● **Task prompt**: For the entries that follow, restate word for word the line containing "The incompetent handling", the line containing "Insulin is a", and every line that lies between them.

*** Extracted entries Section Begins ***

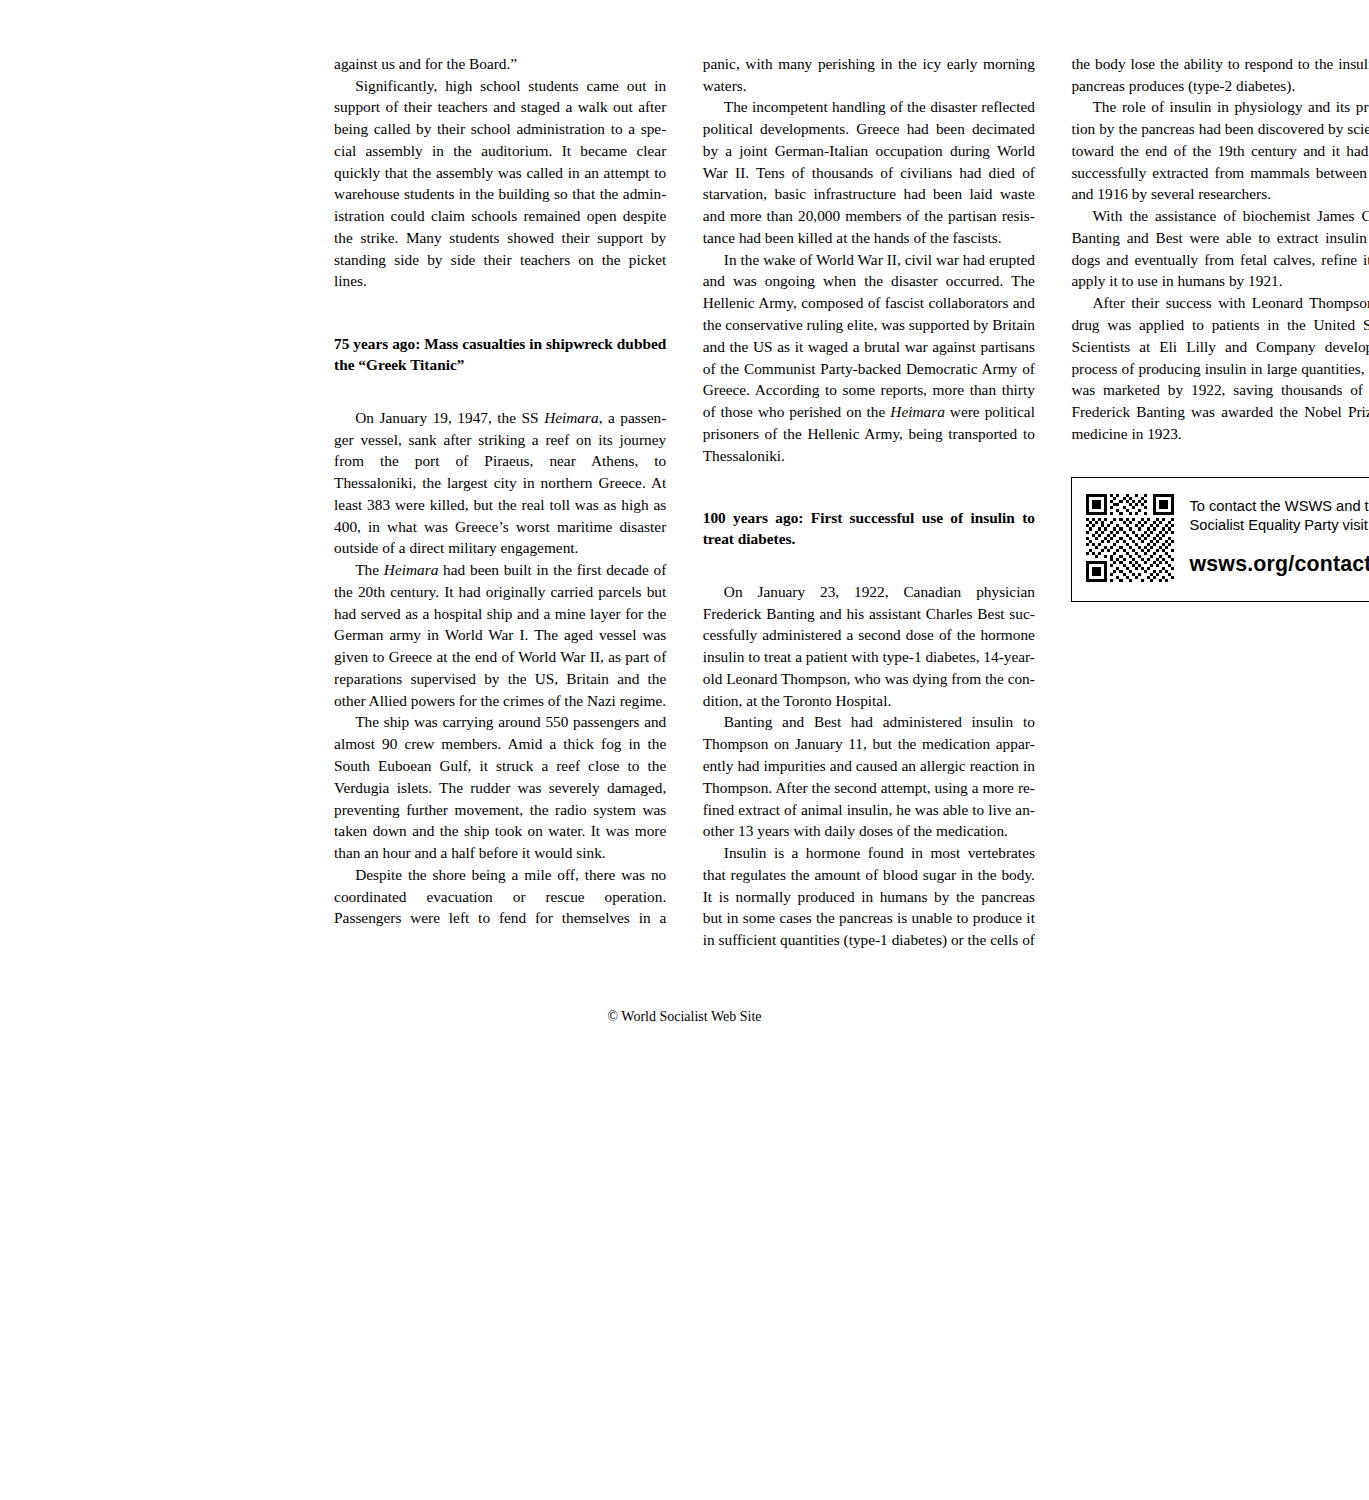against us and for the Board.”
Significantly, high school students came out in support of their teachers and staged a walk out after being called by their school administration to a special assembly in the auditorium. It became clear quickly that the assembly was called in an attempt to warehouse students in the building so that the administration could claim schools remained open despite the strike. Many students showed their support by standing side by side their teachers on the picket lines.
75 years ago: Mass casualties in shipwreck dubbed the “Greek Titanic”
On January 19, 1947, the SS Heimara, a passenger vessel, sank after striking a reef on its journey from the port of Piraeus, near Athens, to Thessaloniki, the largest city in northern Greece. At least 383 were killed, but the real toll was as high as 400, in what was Greece’s worst maritime disaster outside of a direct military engagement.
The Heimara had been built in the first decade of the 20th century. It had originally carried parcels but had served as a hospital ship and a mine layer for the German army in World War I. The aged vessel was given to Greece at the end of World War II, as part of reparations supervised by the US, Britain and the other Allied powers for the crimes of the Nazi regime.
The ship was carrying around 550 passengers and almost 90 crew members. Amid a thick fog in the South Euboean Gulf, it struck a reef close to the Verdugia islets. The rudder was severely damaged, preventing further movement, the radio system was taken down and the ship took on water. It was more than an hour and a half before it would sink.
Despite the shore being a mile off, there was no coordinated evacuation or rescue operation. Passengers were left to fend for themselves in a panic, with many perishing in the icy early morning waters.
The incompetent handling of the disaster reflected political developments. Greece had been decimated by a joint German-Italian occupation during World War II. Tens of thousands of civilians had died of starvation, basic infrastructure had been laid waste and more than 20,000 members of the partisan resistance had been killed at the hands of the fascists.
In the wake of World War II, civil war had erupted and was ongoing when the disaster occurred. The Hellenic Army, composed of fascist collaborators and the conservative ruling elite, was supported by Britain and the US as it waged a brutal war against partisans of the Communist Party-backed Democratic Army of Greece. According to some reports, more than thirty of those who perished on the Heimara were political prisoners of the Hellenic Army, being transported to Thessaloniki.
100 years ago: First successful use of insulin to treat diabetes.
On January 23, 1922, Canadian physician Frederick Banting and his assistant Charles Best successfully administered a second dose of the hormone insulin to treat a patient with type-1 diabetes, 14-year-old Leonard Thompson, who was dying from the condition, at the Toronto Hospital.
Banting and Best had administered insulin to Thompson on January 11, but the medication apparently had impurities and caused an allergic reaction in Thompson. After the second attempt, using a more refined extract of animal insulin, he was able to live another 13 years with daily doses of the medication.
Insulin is a hormone found in most vertebrates that regulates the amount of blood sugar in the body. It is normally produced in humans by the pancreas but in some cases the pancreas is unable to produce it in sufficient quantities (type-1 diabetes) or the cells of the body lose the ability to respond to the insulin the pancreas produces (type-2 diabetes).
The role of insulin in physiology and its production by the pancreas had been discovered by scientists toward the end of the 19th century and it had been successfully extracted from mammals between 1906 and 1916 by several researchers.
With the assistance of biochemist James Collip, Banting and Best were able to extract insulin from dogs and eventually from fetal calves, refine it, and apply it to use in humans by 1921.
After their success with Leonard Thompson, the drug was applied to patients in the United States. Scientists at Eli Lilly and Company developed a process of producing insulin in large quantities, and it was marketed by 1922, saving thousands of lives. Frederick Banting was awarded the Nobel Prize for medicine in 1923.
To contact the WSWS and the Socialist Equality Party visit:
wsws.org/contact
© World Socialist Web Site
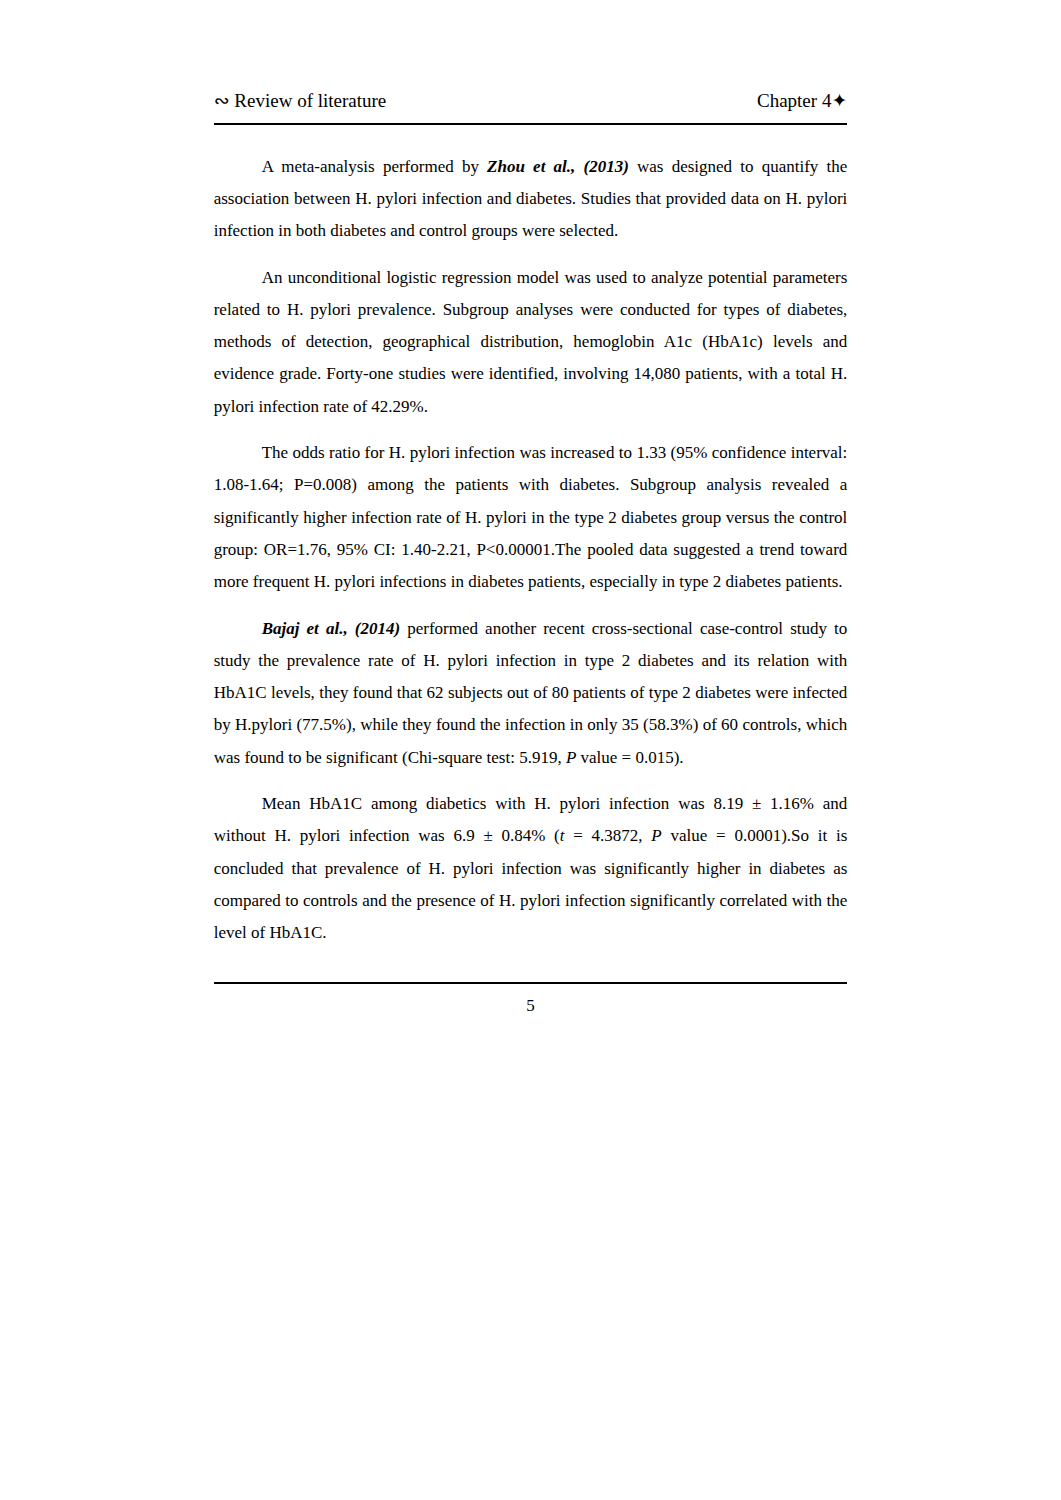∾ Review of literature
Chapter 4✦
A meta-analysis performed by Zhou et al., (2013) was designed to quantify the association between H. pylori infection and diabetes. Studies that provided data on H. pylori infection in both diabetes and control groups were selected.
An unconditional logistic regression model was used to analyze potential parameters related to H. pylori prevalence. Subgroup analyses were conducted for types of diabetes, methods of detection, geographical distribution, hemoglobin A1c (HbA1c) levels and evidence grade. Forty-one studies were identified, involving 14,080 patients, with a total H. pylori infection rate of 42.29%.
The odds ratio for H. pylori infection was increased to 1.33 (95% confidence interval: 1.08-1.64; P=0.008) among the patients with diabetes. Subgroup analysis revealed a significantly higher infection rate of H. pylori in the type 2 diabetes group versus the control group: OR=1.76, 95% CI: 1.40-2.21, P<0.00001.The pooled data suggested a trend toward more frequent H. pylori infections in diabetes patients, especially in type 2 diabetes patients.
Bajaj et al., (2014) performed another recent cross-sectional case-control study to study the prevalence rate of H. pylori infection in type 2 diabetes and its relation with HbA1C levels, they found that 62 subjects out of 80 patients of type 2 diabetes were infected by H.pylori (77.5%), while they found the infection in only 35 (58.3%) of 60 controls, which was found to be significant (Chi-square test: 5.919, P value = 0.015).
Mean HbA1C among diabetics with H. pylori infection was 8.19 ± 1.16% and without H. pylori infection was 6.9 ± 0.84% (t = 4.3872, P value = 0.0001).So it is concluded that prevalence of H. pylori infection was significantly higher in diabetes as compared to controls and the presence of H. pylori infection significantly correlated with the level of HbA1C.
5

*** Extracted entries Section Ends ***

● **Answer to the exercise**:
The incompetent handling of the disaster reflected political developments. Greece had been decimated by a joint German-Italian occupation during World War II. Tens of thousands of civilians had died of starvation, basic infrastructure had been laid waste and more than 20,000 members of the partisan resistance had been killed at the hands of the fascists.
In the wake of World War II, civil war had erupted and was ongoing when the disaster occurred. The Hellenic Army, composed of fascist collaborators and the conservative ruling elite, was supported by Britain and the US as it waged a brutal war against partisans of the Communist Party-backed Democratic Army of Greece. According to some reports, more than thirty of those who perished on the Heimara were political prisoners of the Hellenic Army, being transported to Thessaloniki.
100 years ago: First successful use of insulin to treat diabetes.
On January 23, 1922, Canadian physician Frederick Banting and his assistant Charles Best successfully administered a second dose of the hormone insulin to treat a patient with type-1 diabetes, 14-year-old Leonard Thompson, who was dying from the condition, at the Toronto Hospital.
Banting and Best had administered insulin to Thompson on January 11, but the medication apparently had impurities and caused an allergic reaction in Thompson. After the second attempt, using a more refined extract of animal insulin, he was able to live another 13 years with daily doses of the medication.
Insulin is a hormone found in most vertebrates that regulates the amount of blood sugar in the body. It is normally produced in humans by the pancreas but in some cases the pancreas is unable to produce it in sufficient quantities (type-1 diabetes) or the cells of the body lose the ability to respond to the insulin the pancreas produces (type-2 diabetes).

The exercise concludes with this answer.